** Opening Given data block **

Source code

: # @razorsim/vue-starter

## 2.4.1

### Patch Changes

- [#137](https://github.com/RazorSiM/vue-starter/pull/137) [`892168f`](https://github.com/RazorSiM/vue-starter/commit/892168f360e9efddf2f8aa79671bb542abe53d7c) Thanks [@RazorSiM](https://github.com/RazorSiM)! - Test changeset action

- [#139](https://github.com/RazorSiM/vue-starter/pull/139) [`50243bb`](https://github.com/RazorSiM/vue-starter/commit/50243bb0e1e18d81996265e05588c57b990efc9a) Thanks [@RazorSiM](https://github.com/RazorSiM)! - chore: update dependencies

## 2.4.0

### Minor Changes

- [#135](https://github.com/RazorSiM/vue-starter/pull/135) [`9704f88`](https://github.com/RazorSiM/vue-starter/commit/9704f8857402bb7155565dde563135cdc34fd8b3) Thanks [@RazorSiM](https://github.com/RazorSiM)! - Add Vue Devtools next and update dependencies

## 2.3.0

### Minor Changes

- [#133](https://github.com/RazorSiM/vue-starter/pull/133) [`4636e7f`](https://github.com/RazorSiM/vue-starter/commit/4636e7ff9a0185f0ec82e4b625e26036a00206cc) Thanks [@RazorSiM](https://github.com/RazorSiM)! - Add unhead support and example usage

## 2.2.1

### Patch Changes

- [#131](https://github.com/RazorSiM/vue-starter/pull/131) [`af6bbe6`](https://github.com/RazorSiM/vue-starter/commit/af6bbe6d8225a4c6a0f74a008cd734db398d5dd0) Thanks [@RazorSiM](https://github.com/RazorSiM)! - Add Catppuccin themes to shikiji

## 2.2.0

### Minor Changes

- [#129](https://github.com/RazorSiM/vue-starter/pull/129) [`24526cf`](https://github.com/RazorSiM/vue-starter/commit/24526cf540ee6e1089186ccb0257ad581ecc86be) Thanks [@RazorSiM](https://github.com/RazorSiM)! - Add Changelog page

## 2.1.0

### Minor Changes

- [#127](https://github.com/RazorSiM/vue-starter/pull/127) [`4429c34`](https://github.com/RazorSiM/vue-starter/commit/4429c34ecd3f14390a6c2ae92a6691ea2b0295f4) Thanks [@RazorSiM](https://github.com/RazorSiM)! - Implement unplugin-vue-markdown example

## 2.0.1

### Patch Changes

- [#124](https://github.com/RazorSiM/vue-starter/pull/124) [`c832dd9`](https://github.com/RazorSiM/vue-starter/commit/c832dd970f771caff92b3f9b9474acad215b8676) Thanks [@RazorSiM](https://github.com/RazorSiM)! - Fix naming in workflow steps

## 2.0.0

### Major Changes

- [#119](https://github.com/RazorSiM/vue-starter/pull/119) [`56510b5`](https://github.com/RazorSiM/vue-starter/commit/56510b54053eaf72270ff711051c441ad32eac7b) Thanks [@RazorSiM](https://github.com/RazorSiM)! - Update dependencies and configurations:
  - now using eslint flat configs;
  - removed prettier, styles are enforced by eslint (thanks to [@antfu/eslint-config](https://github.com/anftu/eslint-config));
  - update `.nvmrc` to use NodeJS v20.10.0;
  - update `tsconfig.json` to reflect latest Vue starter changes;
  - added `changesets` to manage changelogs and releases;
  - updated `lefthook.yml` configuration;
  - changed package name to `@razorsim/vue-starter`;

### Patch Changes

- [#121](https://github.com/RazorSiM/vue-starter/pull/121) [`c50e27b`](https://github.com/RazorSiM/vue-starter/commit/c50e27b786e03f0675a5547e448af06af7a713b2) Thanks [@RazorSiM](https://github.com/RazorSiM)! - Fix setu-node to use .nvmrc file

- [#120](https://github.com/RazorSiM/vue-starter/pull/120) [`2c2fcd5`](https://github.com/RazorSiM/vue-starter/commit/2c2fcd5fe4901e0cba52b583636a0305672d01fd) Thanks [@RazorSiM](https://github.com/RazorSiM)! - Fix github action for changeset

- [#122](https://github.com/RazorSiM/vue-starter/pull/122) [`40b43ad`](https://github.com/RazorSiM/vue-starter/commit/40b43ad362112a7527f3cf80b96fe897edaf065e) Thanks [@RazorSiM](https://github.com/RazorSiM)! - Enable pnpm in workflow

** Closing Given data block **

### What is required:
Your answer should consist of each line of the data above in which the word "example" occurs.

### Result:
- [#133](https://github.com/RazorSiM/vue-starter/pull/133) [`4636e7f`](https://github.com/RazorSiM/vue-starter/commit/4636e7ff9a0185f0ec82e4b625e26036a00206cc) Thanks [@RazorSiM](https://github.com/RazorSiM)! - Add unhead support and example usage
- [#127](https://github.com/RazorSiM/vue-starter/pull/127) [`4429c34`](https://github.com/RazorSiM/vue-starter/commit/4429c34ecd3f14390a6c2ae92a6691ea2b0295f4) Thanks [@RazorSiM](https://github.com/RazorSiM)! - Implement unplugin-vue-markdown example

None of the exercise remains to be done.